My pads
Getting to do plain text editing is something of a feat—with a myriad of exotic editors these days, who wants to know about plain text editors? They offer no pizzazz. But we still use them to write our scratchy notes, progress updates, hourly reports, grocery list, passwords, and things that you just write and forget. Following are my picks for the mundane work (and no, I stopped using Notepad a long time ago):
Metapad — This tiny application permanently rests on my desktop and is part of the minimum stuff that I carry in my usb key-drive. My one-tool for all non-business editing. It offers everything. Dual font, transparency, a very functional toolbar and very much customizable functions.
Textpad — I use this tool mainly for business (or my kind of work). This tool has everything. It can load files virtually of any size limited only by RAM (I need this since my FEM run outputs sometimes run in hundreds of megabytes of plain text! No kidding). It has a full macro support that you can customize. It has column selection i.e., cut and paste a column of text just like you’d do in Excel. This is one feature enough to let go of all other editors that you might have. My work data is mostly in columns: coordinates, member incidences, material properties, member overrides, loads: structural, environmental (wind, wave and current), inertia and seismic, virtually all info is in column structure and it’s extremely useful in doing stuff, copying and pasting from Textpad to Excel and vice versa.
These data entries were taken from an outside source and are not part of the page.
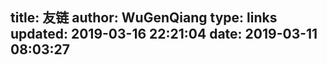 title: 友链
author: WuGenQiang
type: links
updated: 2019-03-16 22:21:04
date: 2019-03-11 08:03:27
---
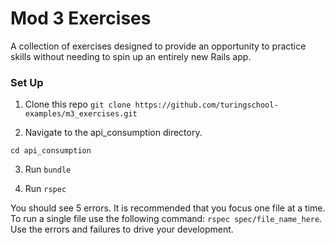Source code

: # Mod 3 Exercises

A collection of exercises designed to provide an opportunity to practice skills without needing to spin up an entirely new Rails app.

### Set Up
1. Clone this repo `git clone https://github.com/turingschool-examples/m3_exercises.git`

2. Navigate to the api_consumption directory.

  `cd api_consumption`

3. Run `bundle`

4. Run `rspec`

  You should see 5 errors. It is recommended that you focus one file at a time. To run a single file use the following command: `rspec spec/file_name_here`. Use the errors and failures to drive your development.
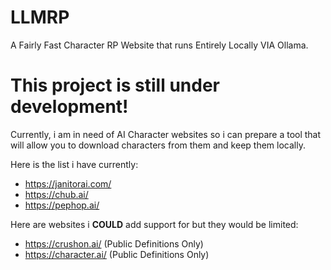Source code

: # LLMRP
A Fairly Fast Character RP Website that runs Entirely Locally VIA Ollama.


# This project is still under development!
Currently, i am in need of AI Character websites so i can prepare a tool that will allow you to download characters from them and keep them locally.

Here is the list i have currently:

- https://janitorai.com/
- https://chub.ai/
- https://pephop.ai/

Here are websites i **COULD** add support for but they would be limited:
- https://crushon.ai/ (Public Definitions Only)
- https://character.ai/ (Public Definitions Only)
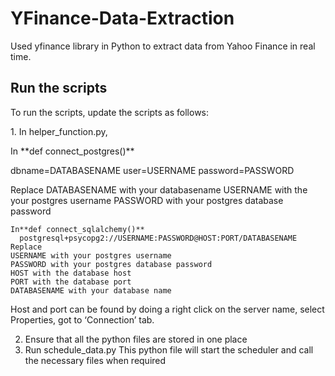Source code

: # YFinance-Data-Extraction
Used yfinance library in Python to extract data from Yahoo Finance in real time.

## Run the scripts
<p>To run the scripts, update the scripts as follows:</p>
<p>1. In helper_function.py,</p>
    <p>In **def connect_postgres()**</p>
      <p>dbname=DATABASENAME user=USERNAME password=PASSWORD</p>
    Replace
    DATABASENAME with your databasename
    USERNAME with the your postgres username 
    PASSWORD with your postgres database password
    
    In**def connect_sqlalchemy()**
      postgresql+psycopg2://USERNAME:PASSWORD@HOST:PORT/DATABASENAME
    Replace
    USERNAME with your postgres username
    PASSWORD with your postgres database password
    HOST with the database host
    PORT with the database port
    DATABASENAME with your database name
  Host and port can be found by doing a right click on the server name, select Properties, got to ‘Connection’ tab.
  
 2. Ensure that all the python files are stored in one place
 3. Run schedule_data.py
    This python file will start the scheduler and call the necessary files when required

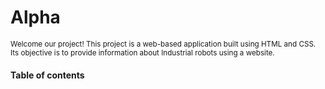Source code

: <!DOCTYPE html>
<html>
   <head>
    <h1>Alpha</h1>
    <small>Welcome our project! This project is a web-based application built using HTML and CSS. Its objective is to provide information about Industrial robots using a website.</small>
    <h4>Table of contents</h4>
   </head> 
   <body>

   </body>
</html>
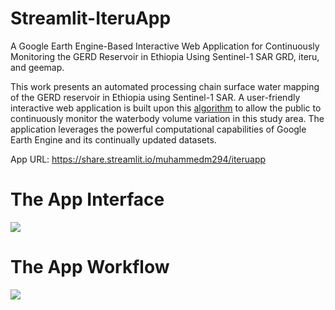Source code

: # Streamlit-IteruApp
A Google Earth Engine-Based Interactive Web Application for Continuously Monitoring the GERD Reservoir in Ethiopia Using Sentinel-1 SAR GRD, iteru, and geemap.

This work presents an automated processing chain surface water mapping of the GERD reservoir in Ethiopia using Sentinel-1 SAR. A user-friendly interactive web application is built upon this [algorithm](https://github.com/MuhammedM294/Iteru) to allow the public to continuously monitor the waterbody volume variation in this study area. The application leverages the powerful computational capabilities of Google Earth Engine and its continually updated datasets. 

App URL: <https://share.streamlit.io/muhammedm294/iteruapp>

# The App Interface

![](https://github.com/MuhammedM294/data/blob/d02cf385dc26c31d0ba2a8e608723c93efc4352e/img/home.png)

# The App Workflow

![](https://github.com/MuhammedM294/data/blob/main/gifs/Workflow.png)
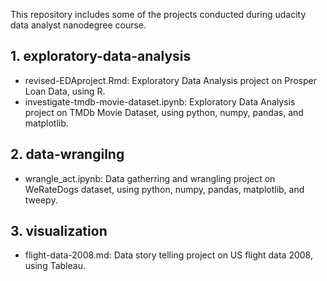 This repository includes some of the projects conducted during udacity data analyst nanodegree course.

## 1. exploratory-data-analysis
* revised-EDAproject.Rmd: 
  Exploratory Data Analysis project on Prosper Loan Data, using R.
* investigate-tmdb-movie-dataset.ipynb: 
  Exploratory Data Analysis project on TMDb Movie Dataset, using python, numpy, pandas, and matplotlib.

## 2. data-wrangilng
* wrangle_act.ipynb: Data gatherring and wrangling project on WeRateDogs dataset, using python, numpy, pandas, matplotlib, and tweepy.

## 3. visualization
* flight-data-2008.md: Data story telling project on US flight data 2008, using Tableau.
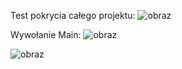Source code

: Test pokrycia całego projektu:
![obraz](https://github.com/user-attachments/assets/faa742ac-5104-44ee-8d7d-25e2020529c0)

Wywołanie Main:
![obraz](https://github.com/user-attachments/assets/516cb96d-578a-460a-970a-2386a064f4f5)

![obraz](https://github.com/user-attachments/assets/82c03e69-b39c-4648-a765-ad54639299da)
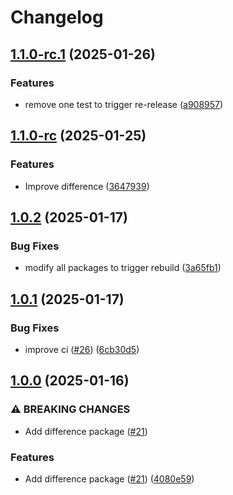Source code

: # Changelog

## [1.1.0-rc.1](https://github.com/jmaver-plume/release-please-monorepo-example/compare/difference-v1.1.0-rc...difference-v1.1.0-rc.1) (2025-01-26)


### Features

* remove one test to trigger re-release ([a908957](https://github.com/jmaver-plume/release-please-monorepo-example/commit/a90895773e663deae383f4b923aa1688b2c5f2e0))

## [1.1.0-rc](https://github.com/jmaver-plume/release-please-monorepo-example/compare/difference-v1.0.2...difference-v1.1.0-rc) (2025-01-25)


### Features

* Improve difference ([3647939](https://github.com/jmaver-plume/release-please-monorepo-example/commit/364793996b06c473420d288f05c1b7999da66946))

## [1.0.2](https://github.com/jmaver-plume/release-please-monorepo-example/compare/difference-v1.0.1...difference-v1.0.2) (2025-01-17)


### Bug Fixes

* modify all packages to trigger rebuild ([3a65fb1](https://github.com/jmaver-plume/release-please-monorepo-example/commit/3a65fb100299197de86037fbb67e35152d8354b6))

## [1.0.1](https://github.com/jmaver-plume/release-please-monorepo-example/compare/difference-v1.0.0...difference-v1.0.1) (2025-01-17)


### Bug Fixes

* improve ci ([#26](https://github.com/jmaver-plume/release-please-monorepo-example/issues/26)) ([6cb30d5](https://github.com/jmaver-plume/release-please-monorepo-example/commit/6cb30d5c35f1723e83f8da7454832b191e30c074))

## [1.0.0](https://github.com/jmaver-plume/release-please-monorepo-example/compare/difference-v0.1.0...difference-v1.0.0) (2025-01-16)


### ⚠ BREAKING CHANGES

* Add difference package ([#21](https://github.com/jmaver-plume/release-please-monorepo-example/issues/21))

### Features

* Add difference package ([#21](https://github.com/jmaver-plume/release-please-monorepo-example/issues/21)) ([4080e59](https://github.com/jmaver-plume/release-please-monorepo-example/commit/4080e59a31cb2a6637e14caa8a6cc7b41bb1ff65))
I could do this in Word (yes, you can do this in word, just hold alt key before doing column selection), but try opening a 200MB plain text file in it and you’ll know what I mean =).
In addition, you can have custom syntax (see the syntax files that I created for SACS and USFOS at textpad.com) that highlight the key or command text while editing. I’ve been using textpad for css, xhtml and js markup in addition to editing input files, viewing and porting data.